What to work on:
Wherever the word "same" appears in a line of the data, that line should be copied.
───── Data extract ─────
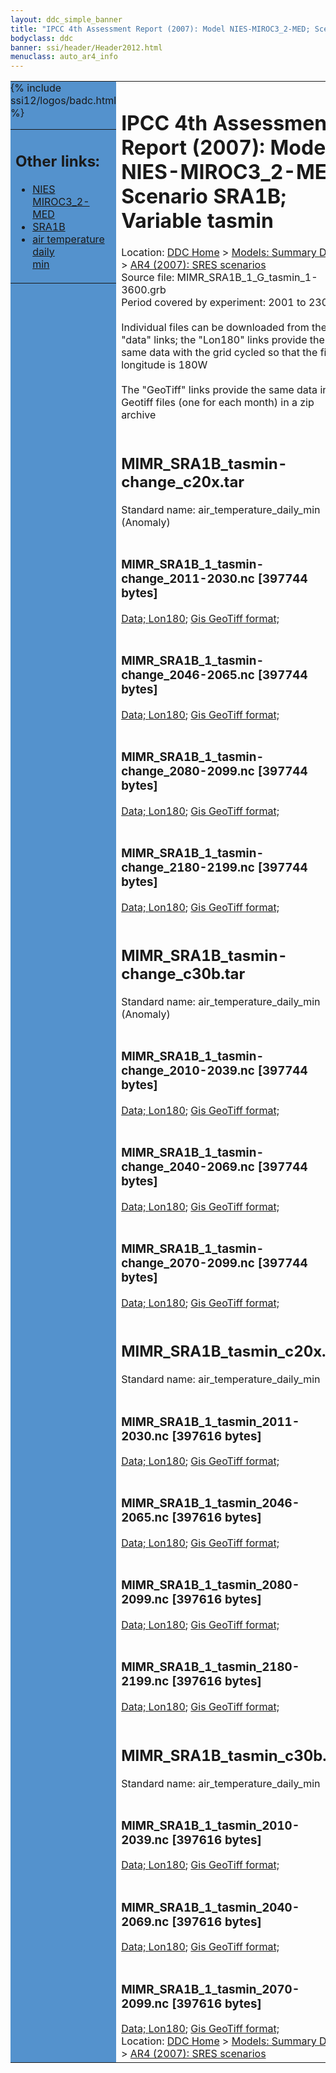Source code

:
 ```yaml
---
layout: ddc_simple_banner
title: "IPCC 4th Assessment Report (2007): Model NIES-MIROC3_2-MED; Scenario SRA1B; Variable tasmin"
bodyclass: ddc
banner: ssi/header/Header2012.html
menuclass: auto_ar4_info
---
```



<table width="100%" border="0" cellspacing="0" cellpadding="0" style="border-collapse: collapse;">
<tr style="margin:0;padding:0;border:0;">
<td style="margin:0;padding:0;border:0;height:1pt;width:150pt;background:#5492CD;" valign="top" >

<div id="lh-col2" class="auto_ar4_info">
<table class="menumain" bgcolor="#5492CD" cellspacing="0" width="100%" border="0">
<tr><td>
<h2> Other links:</h2>
<ul>
<li><a href="/auto/ar4/model-NIES-MIROC3_2-MED.html">NIES<br/>MIROC3_2-MED</a></li>
<li><a href="/auto/ar4/scenario-SRA1B.html">SRA1B</a></li>
<li><a href="/auto/ar4/var-air_temperature_daily_min.html">air temperature daily<br/> min</a></li>
</ul>
</td></tr>
{% include ssi12/logos/badc.html %}
</table>
</div>
</td>
<td><h1>IPCC 4th Assessment Report (2007): Model NIES-MIROC3_2-MED; Scenario SRA1B; Variable tasmin</h1>

<!-- Breadcrumb1 -->
<div id="breadcrumb1" align="left">
Location: <a href="/index.html">DDC Home</a> > <a href="/sim/gcm_clim/">Models: Summary Data</a>
> <a href="/sim/gcm_clim/SRES_AR4/index.html">AR4 (2007): SRES scenarios</a>
</div>
<!-- End of Breadcrumb1 -->Source file: MIMR_SRA1B_1_G_tasmin_1-3600.grb
<br/>
Period covered by experiment: 2001 to 2300<br/>
<br/>Individual files can be downloaded from the "data" links; the "Lon180" links provide the same data
         with the grid cycled so that the first longitude is 180W<br/>
<br/>The "GeoTiff" links provide the same data in 12 Geotiff files (one for each month)
          in a zip archive<br/>
<br/><h2>MIMR_SRA1B_tasmin-change_c20x.tar</h2>
Standard name: air_temperature_daily_min (Anomaly)<br>
<br/><h3>MIMR_SRA1B_1_tasmin-change_2011-2030.nc [397744 bytes]</h3>
<a href="/cgi-bin/downl/ar4_nc/tasmin/MIMR_SRA1B_1_tasmin-change_2011-2030.nc">Data; </a><a href="/cgi-bin/downl/ar4_nc/tasmin/MIMR_SRA1B_1_tasmin-change_2011-2030.cyto180.nc"> Lon180</a>; <a href="/cgi-bin/downl/ar4_tif/tasmin/MIMR_SRA1B_1_tasmin-change_2011-2030.zip">Gis GeoTiff format; </a><br/>
<br/><h3>MIMR_SRA1B_1_tasmin-change_2046-2065.nc [397744 bytes]</h3>
<a href="/cgi-bin/downl/ar4_nc/tasmin/MIMR_SRA1B_1_tasmin-change_2046-2065.nc">Data; </a><a href="/cgi-bin/downl/ar4_nc/tasmin/MIMR_SRA1B_1_tasmin-change_2046-2065.cyto180.nc"> Lon180</a>; <a href="/cgi-bin/downl/ar4_tif/tasmin/MIMR_SRA1B_1_tasmin-change_2046-2065.zip">Gis GeoTiff format; </a><br/>
<br/><h3>MIMR_SRA1B_1_tasmin-change_2080-2099.nc [397744 bytes]</h3>
<a href="/cgi-bin/downl/ar4_nc/tasmin/MIMR_SRA1B_1_tasmin-change_2080-2099.nc">Data; </a><a href="/cgi-bin/downl/ar4_nc/tasmin/MIMR_SRA1B_1_tasmin-change_2080-2099.cyto180.nc"> Lon180</a>; <a href="/cgi-bin/downl/ar4_tif/tasmin/MIMR_SRA1B_1_tasmin-change_2080-2099.zip">Gis GeoTiff format; </a><br/>
<br/><h3>MIMR_SRA1B_1_tasmin-change_2180-2199.nc [397744 bytes]</h3>
<a href="/cgi-bin/downl/ar4_nc/tasmin/MIMR_SRA1B_1_tasmin-change_2180-2199.nc">Data; </a><a href="/cgi-bin/downl/ar4_nc/tasmin/MIMR_SRA1B_1_tasmin-change_2180-2199.cyto180.nc"> Lon180</a>; <a href="/cgi-bin/downl/ar4_tif/tasmin/MIMR_SRA1B_1_tasmin-change_2180-2199.zip">Gis GeoTiff format; </a><br/>
<br/><h2>MIMR_SRA1B_tasmin-change_c30b.tar</h2>
Standard name: air_temperature_daily_min (Anomaly)<br>
<br/><h3>MIMR_SRA1B_1_tasmin-change_2010-2039.nc [397744 bytes]</h3>
<a href="/cgi-bin/downl/ar4_nc/tasmin/MIMR_SRA1B_1_tasmin-change_2010-2039.nc">Data; </a><a href="/cgi-bin/downl/ar4_nc/tasmin/MIMR_SRA1B_1_tasmin-change_2010-2039.cyto180.nc"> Lon180</a>; <a href="/cgi-bin/downl/ar4_tif/tasmin/MIMR_SRA1B_1_tasmin-change_2010-2039.zip">Gis GeoTiff format; </a><br/>
<br/><h3>MIMR_SRA1B_1_tasmin-change_2040-2069.nc [397744 bytes]</h3>
<a href="/cgi-bin/downl/ar4_nc/tasmin/MIMR_SRA1B_1_tasmin-change_2040-2069.nc">Data; </a><a href="/cgi-bin/downl/ar4_nc/tasmin/MIMR_SRA1B_1_tasmin-change_2040-2069.cyto180.nc"> Lon180</a>; <a href="/cgi-bin/downl/ar4_tif/tasmin/MIMR_SRA1B_1_tasmin-change_2040-2069.zip">Gis GeoTiff format; </a><br/>
<br/><h3>MIMR_SRA1B_1_tasmin-change_2070-2099.nc [397744 bytes]</h3>
<a href="/cgi-bin/downl/ar4_nc/tasmin/MIMR_SRA1B_1_tasmin-change_2070-2099.nc">Data; </a><a href="/cgi-bin/downl/ar4_nc/tasmin/MIMR_SRA1B_1_tasmin-change_2070-2099.cyto180.nc"> Lon180</a>; <a href="/cgi-bin/downl/ar4_tif/tasmin/MIMR_SRA1B_1_tasmin-change_2070-2099.zip">Gis GeoTiff format; </a><br/>
<br/><h2>MIMR_SRA1B_tasmin_c20x.tar</h2>
Standard name: air_temperature_daily_min<br>
<br/><h3>MIMR_SRA1B_1_tasmin_2011-2030.nc [397616 bytes]</h3>
<a href="/cgi-bin/downl/ar4_nc/tasmin/MIMR_SRA1B_1_tasmin_2011-2030.nc">Data; </a><a href="/cgi-bin/downl/ar4_nc/tasmin/MIMR_SRA1B_1_tasmin_2011-2030.cyto180.nc"> Lon180</a>; <a href="/cgi-bin/downl/ar4_tif/tasmin/MIMR_SRA1B_1_tasmin_2011-2030.zip">Gis GeoTiff format; </a><br/>
<br/><h3>MIMR_SRA1B_1_tasmin_2046-2065.nc [397616 bytes]</h3>
<a href="/cgi-bin/downl/ar4_nc/tasmin/MIMR_SRA1B_1_tasmin_2046-2065.nc">Data; </a><a href="/cgi-bin/downl/ar4_nc/tasmin/MIMR_SRA1B_1_tasmin_2046-2065.cyto180.nc"> Lon180</a>; <a href="/cgi-bin/downl/ar4_tif/tasmin/MIMR_SRA1B_1_tasmin_2046-2065.zip">Gis GeoTiff format; </a><br/>
<br/><h3>MIMR_SRA1B_1_tasmin_2080-2099.nc [397616 bytes]</h3>
<a href="/cgi-bin/downl/ar4_nc/tasmin/MIMR_SRA1B_1_tasmin_2080-2099.nc">Data; </a><a href="/cgi-bin/downl/ar4_nc/tasmin/MIMR_SRA1B_1_tasmin_2080-2099.cyto180.nc"> Lon180</a>; <a href="/cgi-bin/downl/ar4_tif/tasmin/MIMR_SRA1B_1_tasmin_2080-2099.zip">Gis GeoTiff format; </a><br/>
<br/><h3>MIMR_SRA1B_1_tasmin_2180-2199.nc [397616 bytes]</h3>
<a href="/cgi-bin/downl/ar4_nc/tasmin/MIMR_SRA1B_1_tasmin_2180-2199.nc">Data; </a><a href="/cgi-bin/downl/ar4_nc/tasmin/MIMR_SRA1B_1_tasmin_2180-2199.cyto180.nc"> Lon180</a>; <a href="/cgi-bin/downl/ar4_tif/tasmin/MIMR_SRA1B_1_tasmin_2180-2199.zip">Gis GeoTiff format; </a><br/>
<br/><h2>MIMR_SRA1B_tasmin_c30b.tar</h2>
Standard name: air_temperature_daily_min<br>
<br/><h3>MIMR_SRA1B_1_tasmin_2010-2039.nc [397616 bytes]</h3>
<a href="/cgi-bin/downl/ar4_nc/tasmin/MIMR_SRA1B_1_tasmin_2010-2039.nc">Data; </a><a href="/cgi-bin/downl/ar4_nc/tasmin/MIMR_SRA1B_1_tasmin_2010-2039.cyto180.nc"> Lon180</a>; <a href="/cgi-bin/downl/ar4_tif/tasmin/MIMR_SRA1B_1_tasmin_2010-2039.zip">Gis GeoTiff format; </a><br/>
<br/><h3>MIMR_SRA1B_1_tasmin_2040-2069.nc [397616 bytes]</h3>
<a href="/cgi-bin/downl/ar4_nc/tasmin/MIMR_SRA1B_1_tasmin_2040-2069.nc">Data; </a><a href="/cgi-bin/downl/ar4_nc/tasmin/MIMR_SRA1B_1_tasmin_2040-2069.cyto180.nc"> Lon180</a>; <a href="/cgi-bin/downl/ar4_tif/tasmin/MIMR_SRA1B_1_tasmin_2040-2069.zip">Gis GeoTiff format; </a><br/>
<br/><h3>MIMR_SRA1B_1_tasmin_2070-2099.nc [397616 bytes]</h3>
<a href="/cgi-bin/downl/ar4_nc/tasmin/MIMR_SRA1B_1_tasmin_2070-2099.nc">Data; </a><a href="/cgi-bin/downl/ar4_nc/tasmin/MIMR_SRA1B_1_tasmin_2070-2099.cyto180.nc"> Lon180</a>; <a href="/cgi-bin/downl/ar4_tif/tasmin/MIMR_SRA1B_1_tasmin_2070-2099.zip">Gis GeoTiff format; </a><br/>
<!-- Breadcrumb2 -->
<div id="breadcrumb2" align="left">
Location: <a href="/index.html">DDC Home</a> > <a href="/sim/gcm_clim/">Models: Summary Data</a>
> <a href="/sim/gcm_clim/SRES_AR4/index.html">AR4 (2007): SRES scenarios</a>
</div>
<!-- End of Breadcrumb2 --></td></tr></table>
─────
Solution for this task:
<br/>Individual files can be downloaded from the "data" links; the "Lon180" links provide the same data
<br/>The "GeoTiff" links provide the same data in 12 Geotiff files (one for each month)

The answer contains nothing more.